Repeat the entire listing exactly.

[Start of Attachment]

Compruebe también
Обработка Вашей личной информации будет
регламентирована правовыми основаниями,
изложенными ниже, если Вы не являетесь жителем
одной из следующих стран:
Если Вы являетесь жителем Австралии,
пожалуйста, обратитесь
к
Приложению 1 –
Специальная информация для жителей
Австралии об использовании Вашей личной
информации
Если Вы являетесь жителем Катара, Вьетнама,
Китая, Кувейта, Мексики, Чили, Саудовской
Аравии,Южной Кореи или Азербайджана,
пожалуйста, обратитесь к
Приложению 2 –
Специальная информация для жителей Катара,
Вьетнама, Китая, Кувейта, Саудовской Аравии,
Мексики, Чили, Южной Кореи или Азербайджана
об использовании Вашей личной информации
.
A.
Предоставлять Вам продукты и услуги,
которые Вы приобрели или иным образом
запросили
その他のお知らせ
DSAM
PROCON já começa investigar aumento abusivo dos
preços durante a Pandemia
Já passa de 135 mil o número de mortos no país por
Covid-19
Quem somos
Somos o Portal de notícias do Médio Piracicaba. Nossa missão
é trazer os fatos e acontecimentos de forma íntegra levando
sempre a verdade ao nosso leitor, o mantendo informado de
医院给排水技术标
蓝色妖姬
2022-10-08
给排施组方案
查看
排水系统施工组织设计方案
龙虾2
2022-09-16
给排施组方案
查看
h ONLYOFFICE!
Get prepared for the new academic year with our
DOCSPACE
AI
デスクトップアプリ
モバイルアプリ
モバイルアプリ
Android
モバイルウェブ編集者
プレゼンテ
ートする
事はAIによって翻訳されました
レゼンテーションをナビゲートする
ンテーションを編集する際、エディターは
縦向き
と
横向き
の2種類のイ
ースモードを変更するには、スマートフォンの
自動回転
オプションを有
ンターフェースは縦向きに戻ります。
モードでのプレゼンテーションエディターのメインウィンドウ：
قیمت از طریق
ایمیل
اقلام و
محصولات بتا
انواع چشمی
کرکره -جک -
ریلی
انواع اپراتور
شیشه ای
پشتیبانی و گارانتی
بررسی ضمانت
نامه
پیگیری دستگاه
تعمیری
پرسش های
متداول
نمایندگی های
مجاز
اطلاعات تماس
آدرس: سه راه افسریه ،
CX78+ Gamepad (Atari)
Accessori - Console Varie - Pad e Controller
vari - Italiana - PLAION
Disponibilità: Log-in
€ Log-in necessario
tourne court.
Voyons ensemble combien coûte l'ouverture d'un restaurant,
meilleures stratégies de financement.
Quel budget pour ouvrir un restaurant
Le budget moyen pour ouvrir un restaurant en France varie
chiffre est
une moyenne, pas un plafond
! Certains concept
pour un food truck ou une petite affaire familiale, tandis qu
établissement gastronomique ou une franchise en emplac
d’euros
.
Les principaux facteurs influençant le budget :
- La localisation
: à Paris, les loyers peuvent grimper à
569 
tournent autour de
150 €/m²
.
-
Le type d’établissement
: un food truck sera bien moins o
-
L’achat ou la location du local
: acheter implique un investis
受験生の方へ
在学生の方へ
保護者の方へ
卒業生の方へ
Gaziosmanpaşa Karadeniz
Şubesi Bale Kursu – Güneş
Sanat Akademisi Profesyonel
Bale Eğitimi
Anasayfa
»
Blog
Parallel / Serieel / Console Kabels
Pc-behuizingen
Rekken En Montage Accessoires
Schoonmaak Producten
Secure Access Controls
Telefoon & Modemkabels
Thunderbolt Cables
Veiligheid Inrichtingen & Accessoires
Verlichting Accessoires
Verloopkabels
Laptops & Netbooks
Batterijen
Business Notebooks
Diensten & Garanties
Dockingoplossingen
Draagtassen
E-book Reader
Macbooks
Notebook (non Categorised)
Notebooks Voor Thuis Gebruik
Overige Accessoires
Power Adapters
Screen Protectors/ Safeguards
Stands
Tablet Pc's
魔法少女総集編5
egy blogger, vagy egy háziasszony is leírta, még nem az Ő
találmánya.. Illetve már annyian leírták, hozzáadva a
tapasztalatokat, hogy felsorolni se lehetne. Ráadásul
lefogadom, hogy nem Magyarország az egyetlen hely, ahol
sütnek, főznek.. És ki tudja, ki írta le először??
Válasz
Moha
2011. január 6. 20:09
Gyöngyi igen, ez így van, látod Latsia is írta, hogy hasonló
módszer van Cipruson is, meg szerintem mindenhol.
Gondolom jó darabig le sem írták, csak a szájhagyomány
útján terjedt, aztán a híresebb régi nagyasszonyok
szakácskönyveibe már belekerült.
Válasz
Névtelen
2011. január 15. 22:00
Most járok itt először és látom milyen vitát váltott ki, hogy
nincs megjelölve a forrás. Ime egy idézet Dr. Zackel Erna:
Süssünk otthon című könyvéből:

[End of Attachment]

» **Solution to the problem**:
Compruebe también
Обработка Вашей личной информации будет
регламентирована правовыми основаниями,
изложенными ниже, если Вы не являетесь жителем
одной из следующих стран:
Если Вы являетесь жителем Австралии,
пожалуйста, обратитесь
к
Приложению 1 –
Специальная информация для жителей
Австралии об использовании Вашей личной
информации
Если Вы являетесь жителем Катара, Вьетнама,
Китая, Кувейта, Мексики, Чили, Саудовской
Аравии,Южной Кореи или Азербайджана,
пожалуйста, обратитесь к
Приложению 2 –
Специальная информация для жителей Катара,
Вьетнама, Китая, Кувейта, Саудовской Аравии,
Мексики, Чили, Южной Кореи или Азербайджана
об использовании Вашей личной информации
.
A.
Предоставлять Вам продукты и услуги,
которые Вы приобрели или иным образом
запросили
その他のお知らせ
DSAM
PROCON já começa investigar aumento abusivo dos
preços durante a Pandemia
Já passa de 135 mil o número de mortos no país por
Covid-19
Quem somos
Somos o Portal de notícias do Médio Piracicaba. Nossa missão
é trazer os fatos e acontecimentos de forma íntegra levando
sempre a verdade ao nosso leitor, o mantendo informado de
医院给排水技术标
蓝色妖姬
2022-10-08
给排施组方案
查看
排水系统施工组织设计方案
龙虾2
2022-09-16
给排施组方案
查看
h ONLYOFFICE!
Get prepared for the new academic year with our
DOCSPACE
AI
デスクトップアプリ
モバイルアプリ
モバイルアプリ
Android
モバイルウェブ編集者
プレゼンテ
ートする
事はAIによって翻訳されました
レゼンテーションをナビゲートする
ンテーションを編集する際、エディターは
縦向き
と
横向き
の2種類のイ
ースモードを変更するには、スマートフォンの
自動回転
オプションを有
ンターフェースは縦向きに戻ります。
モードでのプレゼンテーションエディターのメインウィンドウ：
قیمت از طریق
ایمیل
اقلام و
محصولات بتا
انواع چشمی
کرکره -جک -
ریلی
انواع اپراتور
شیشه ای
پشتیبانی و گارانتی
بررسی ضمانت
نامه
پیگیری دستگاه
تعمیری
پرسش های
متداول
نمایندگی های
مجاز
اطلاعات تماس
آدرس: سه راه افسریه ،
CX78+ Gamepad (Atari)
Accessori - Console Varie - Pad e Controller
vari - Italiana - PLAION
Disponibilità: Log-in
€ Log-in necessario
tourne court.
Voyons ensemble combien coûte l'ouverture d'un restaurant,
meilleures stratégies de financement.
Quel budget pour ouvrir un restaurant
Le budget moyen pour ouvrir un restaurant en France varie
chiffre est
une moyenne, pas un plafond
! Certains concept
pour un food truck ou une petite affaire familiale, tandis qu
établissement gastronomique ou une franchise en emplac
d’euros
.
Les principaux facteurs influençant le budget :
- La localisation
: à Paris, les loyers peuvent grimper à
569 
tournent autour de
150 €/m²
.
-
Le type d’établissement
: un food truck sera bien moins o
-
L’achat ou la location du local
: acheter implique un investis
受験生の方へ
在学生の方へ
保護者の方へ
卒業生の方へ
Gaziosmanpaşa Karadeniz
Şubesi Bale Kursu – Güneş
Sanat Akademisi Profesyonel
Bale Eğitimi
Anasayfa
»
Blog
Parallel / Serieel / Console Kabels
Pc-behuizingen
Rekken En Montage Accessoires
Schoonmaak Producten
Secure Access Controls
Telefoon & Modemkabels
Thunderbolt Cables
Veiligheid Inrichtingen & Accessoires
Verlichting Accessoires
Verloopkabels
Laptops & Netbooks
Batterijen
Business Notebooks
Diensten & Garanties
Dockingoplossingen
Draagtassen
E-book Reader
Macbooks
Notebook (non Categorised)
Notebooks Voor Thuis Gebruik
Overige Accessoires
Power Adapters
Screen Protectors/ Safeguards
Stands
Tablet Pc's
魔法少女総集編5
egy blogger, vagy egy háziasszony is leírta, még nem az Ő
találmánya.. Illetve már annyian leírták, hozzáadva a
tapasztalatokat, hogy felsorolni se lehetne. Ráadásul
lefogadom, hogy nem Magyarország az egyetlen hely, ahol
sütnek, főznek.. És ki tudja, ki írta le először??
Válasz
Moha
2011. január 6. 20:09
Gyöngyi igen, ez így van, látod Latsia is írta, hogy hasonló
módszer van Cipruson is, meg szerintem mindenhol.
Gondolom jó darabig le sem írták, csak a szájhagyomány
útján terjedt, aztán a híresebb régi nagyasszonyok
szakácskönyveibe már belekerült.
Válasz
Névtelen
2011. január 15. 22:00
Most járok itt először és látom milyen vitát váltott ki, hogy
nincs megjelölve a forrás. Ime egy idézet Dr. Zackel Erna:
Süssünk otthon című könyvéből:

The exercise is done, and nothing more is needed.